Date Published: March 23, 2017
Publisher: Public Library of Science
Author(s): Shiva Valaee, Mohammad Mehdi Yaghoobi, Mehdi Shamsara, Aamir Ahmad.
Epithelial-mesenchymal transition (EMT), which is mainly recognized by upregulation of mesenchymal markers and movement of cells, is a critical stage occurred during embryo development and spreading cancerous cells. Metformin is an antidiabetic drug used in treatment of type 2 diabetes. EMT inhibitory effect of metformin has been studied in several cancers; however, it remains unknown in gastric cancer. The aim of the present study was to investigate the metformin effects on inhibition of EMT-related genes as well as migration and invasion of AGS gastric cancer cell line. Moreover, to study the effect of glucose on metformin-mediated EMT inhibition, all experiments were performed in two glucose levels, similar to non-fasting blood sugar (7.8 mM) and hyperglycemic (17.5 mM) conditions. The results showed reduction of mesenchymal markers, including vimentin and β-catenin, and induction of epithelial marker, E-cadherin, by metformin in both glucose concentrations. Furthermore, wound-healing and invasion assays showed a significant decrease in cell migration and invasion after metformin treatment in both glucose levels. In conclusion, our results indicated that metformin strongly inhibited EMT of gastric cancer cells in conditions mimicking normo and hyperglycemic blood sugar.
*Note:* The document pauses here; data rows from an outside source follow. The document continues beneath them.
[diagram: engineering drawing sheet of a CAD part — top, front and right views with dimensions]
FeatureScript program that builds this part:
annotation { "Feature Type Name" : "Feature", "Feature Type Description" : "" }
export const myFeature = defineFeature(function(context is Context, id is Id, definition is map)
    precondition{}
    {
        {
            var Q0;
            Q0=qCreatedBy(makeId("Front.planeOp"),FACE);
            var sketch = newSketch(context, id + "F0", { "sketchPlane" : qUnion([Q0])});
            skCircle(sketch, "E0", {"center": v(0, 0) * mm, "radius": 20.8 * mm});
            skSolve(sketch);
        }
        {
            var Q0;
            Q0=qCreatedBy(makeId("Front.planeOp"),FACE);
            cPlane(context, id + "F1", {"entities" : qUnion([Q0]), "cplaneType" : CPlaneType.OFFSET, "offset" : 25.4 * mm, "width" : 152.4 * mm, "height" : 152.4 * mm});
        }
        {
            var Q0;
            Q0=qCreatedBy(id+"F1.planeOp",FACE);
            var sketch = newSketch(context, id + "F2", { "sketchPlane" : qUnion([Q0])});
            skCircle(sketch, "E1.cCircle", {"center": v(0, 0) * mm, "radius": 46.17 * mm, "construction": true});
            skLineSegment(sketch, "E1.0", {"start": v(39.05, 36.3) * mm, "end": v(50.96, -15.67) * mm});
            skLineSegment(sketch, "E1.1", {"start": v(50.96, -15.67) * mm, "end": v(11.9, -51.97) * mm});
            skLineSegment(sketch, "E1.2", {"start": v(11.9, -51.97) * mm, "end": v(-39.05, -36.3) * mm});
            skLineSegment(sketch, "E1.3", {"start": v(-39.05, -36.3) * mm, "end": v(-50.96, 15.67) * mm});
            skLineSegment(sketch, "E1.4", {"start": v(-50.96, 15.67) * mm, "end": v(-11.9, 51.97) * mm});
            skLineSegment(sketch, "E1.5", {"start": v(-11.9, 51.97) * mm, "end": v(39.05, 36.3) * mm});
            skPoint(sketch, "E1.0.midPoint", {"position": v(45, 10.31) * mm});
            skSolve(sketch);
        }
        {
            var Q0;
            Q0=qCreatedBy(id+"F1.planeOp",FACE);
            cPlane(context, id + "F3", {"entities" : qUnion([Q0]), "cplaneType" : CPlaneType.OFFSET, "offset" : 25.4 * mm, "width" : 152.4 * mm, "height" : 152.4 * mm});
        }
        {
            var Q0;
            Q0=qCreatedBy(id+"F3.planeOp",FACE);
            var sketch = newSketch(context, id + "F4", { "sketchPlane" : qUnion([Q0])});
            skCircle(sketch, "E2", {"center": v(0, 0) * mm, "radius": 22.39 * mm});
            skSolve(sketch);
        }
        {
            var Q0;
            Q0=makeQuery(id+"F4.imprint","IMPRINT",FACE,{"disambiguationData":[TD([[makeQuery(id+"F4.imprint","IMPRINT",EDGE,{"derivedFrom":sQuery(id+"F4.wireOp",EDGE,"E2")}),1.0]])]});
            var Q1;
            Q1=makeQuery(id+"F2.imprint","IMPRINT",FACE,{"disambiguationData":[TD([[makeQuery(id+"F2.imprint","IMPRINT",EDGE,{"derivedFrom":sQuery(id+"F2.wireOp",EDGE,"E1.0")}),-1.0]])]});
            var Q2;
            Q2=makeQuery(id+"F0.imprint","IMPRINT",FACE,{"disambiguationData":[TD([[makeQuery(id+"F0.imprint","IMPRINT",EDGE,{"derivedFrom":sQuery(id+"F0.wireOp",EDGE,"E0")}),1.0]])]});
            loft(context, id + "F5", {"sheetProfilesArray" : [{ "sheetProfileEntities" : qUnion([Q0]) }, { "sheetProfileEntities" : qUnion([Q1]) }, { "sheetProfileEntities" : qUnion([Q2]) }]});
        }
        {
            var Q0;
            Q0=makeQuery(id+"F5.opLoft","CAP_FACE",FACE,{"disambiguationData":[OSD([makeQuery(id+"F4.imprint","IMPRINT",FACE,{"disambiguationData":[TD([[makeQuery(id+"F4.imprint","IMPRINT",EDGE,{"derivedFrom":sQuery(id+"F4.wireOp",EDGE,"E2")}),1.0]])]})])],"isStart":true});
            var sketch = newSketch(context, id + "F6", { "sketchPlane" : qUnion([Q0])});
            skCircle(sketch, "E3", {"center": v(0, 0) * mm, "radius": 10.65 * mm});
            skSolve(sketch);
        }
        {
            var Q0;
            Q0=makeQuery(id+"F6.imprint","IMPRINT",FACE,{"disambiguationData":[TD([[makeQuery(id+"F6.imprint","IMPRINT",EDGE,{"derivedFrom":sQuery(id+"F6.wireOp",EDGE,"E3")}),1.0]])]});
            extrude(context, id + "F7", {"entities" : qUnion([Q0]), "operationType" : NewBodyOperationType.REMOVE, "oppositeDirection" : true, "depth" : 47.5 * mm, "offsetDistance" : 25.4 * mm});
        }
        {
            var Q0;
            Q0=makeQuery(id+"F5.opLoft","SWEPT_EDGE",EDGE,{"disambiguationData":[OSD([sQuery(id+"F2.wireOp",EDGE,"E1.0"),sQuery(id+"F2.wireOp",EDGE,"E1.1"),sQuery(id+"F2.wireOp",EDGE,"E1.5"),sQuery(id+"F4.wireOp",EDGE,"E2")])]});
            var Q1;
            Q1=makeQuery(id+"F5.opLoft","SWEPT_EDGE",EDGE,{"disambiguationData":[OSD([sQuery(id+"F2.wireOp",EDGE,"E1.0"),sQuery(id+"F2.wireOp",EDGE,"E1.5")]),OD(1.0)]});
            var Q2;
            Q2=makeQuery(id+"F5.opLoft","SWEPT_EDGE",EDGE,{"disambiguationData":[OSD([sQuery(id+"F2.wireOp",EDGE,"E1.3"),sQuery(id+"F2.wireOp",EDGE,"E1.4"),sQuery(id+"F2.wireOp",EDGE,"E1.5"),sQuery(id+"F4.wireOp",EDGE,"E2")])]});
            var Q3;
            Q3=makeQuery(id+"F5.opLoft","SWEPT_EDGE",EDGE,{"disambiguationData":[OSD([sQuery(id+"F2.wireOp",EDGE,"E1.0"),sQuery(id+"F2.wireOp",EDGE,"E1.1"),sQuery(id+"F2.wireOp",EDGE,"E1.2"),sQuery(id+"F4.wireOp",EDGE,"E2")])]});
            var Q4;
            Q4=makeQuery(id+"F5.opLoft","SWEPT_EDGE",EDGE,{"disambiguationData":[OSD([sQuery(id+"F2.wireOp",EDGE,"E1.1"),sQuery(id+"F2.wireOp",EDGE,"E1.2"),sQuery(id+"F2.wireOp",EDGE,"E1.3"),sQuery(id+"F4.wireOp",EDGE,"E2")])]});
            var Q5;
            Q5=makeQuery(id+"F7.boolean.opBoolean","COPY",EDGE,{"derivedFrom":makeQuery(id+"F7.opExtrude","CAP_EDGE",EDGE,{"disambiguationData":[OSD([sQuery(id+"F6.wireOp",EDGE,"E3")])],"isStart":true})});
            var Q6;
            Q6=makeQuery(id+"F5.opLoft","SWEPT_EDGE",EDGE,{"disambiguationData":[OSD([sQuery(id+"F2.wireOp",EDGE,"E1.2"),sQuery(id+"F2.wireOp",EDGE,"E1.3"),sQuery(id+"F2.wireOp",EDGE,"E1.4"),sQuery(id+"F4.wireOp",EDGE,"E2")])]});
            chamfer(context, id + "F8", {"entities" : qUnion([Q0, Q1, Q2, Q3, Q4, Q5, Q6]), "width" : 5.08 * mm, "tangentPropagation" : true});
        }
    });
Gastric cancer is the second leading cause of cancer-related mortality in the world . This high mortality rate arises from that a large number of patients are diagnosed at the advanced stages of gastric cancer when the tumor metastasis has been occurred. While detection of gastric cancer in early stages before its spread generally extends survival rate up to five-year higher.
Upregulation of EMT markers in cancers play a critical role in cell invasion and cancer metastasis [19–22]. Hence, EMT inhibition is considered as a pivotal therapeutic step in cancers treatment. A number of studies refer to anti-proliferation and anti-metastatic effects of metformin on several cancers [23, 24]. However, the adverse effects of metformin on gastric cancer remain obscure. The aim of the present study was to investigate the effect of glucose levels on metformin-mediated inhibition of EMT in human gastric cell line. For this purpose, the AGS cells were cultured in glucose concentrations of 7.8 and 17.5 mM and treated with 10 mM metformin. We found that metformin suppressed cell migration and invasion in both glucose conditions in a time-dependent manner, such that the strongest repression was observed in 72-hour treatments. Further analyses revealed the induction of E-cadherin (epithelial marker) and the reduction of β-catenin and vimentin (EMT markers). Furthermore, the metformin anti-EMT activity was similar in the both glucose concentrations.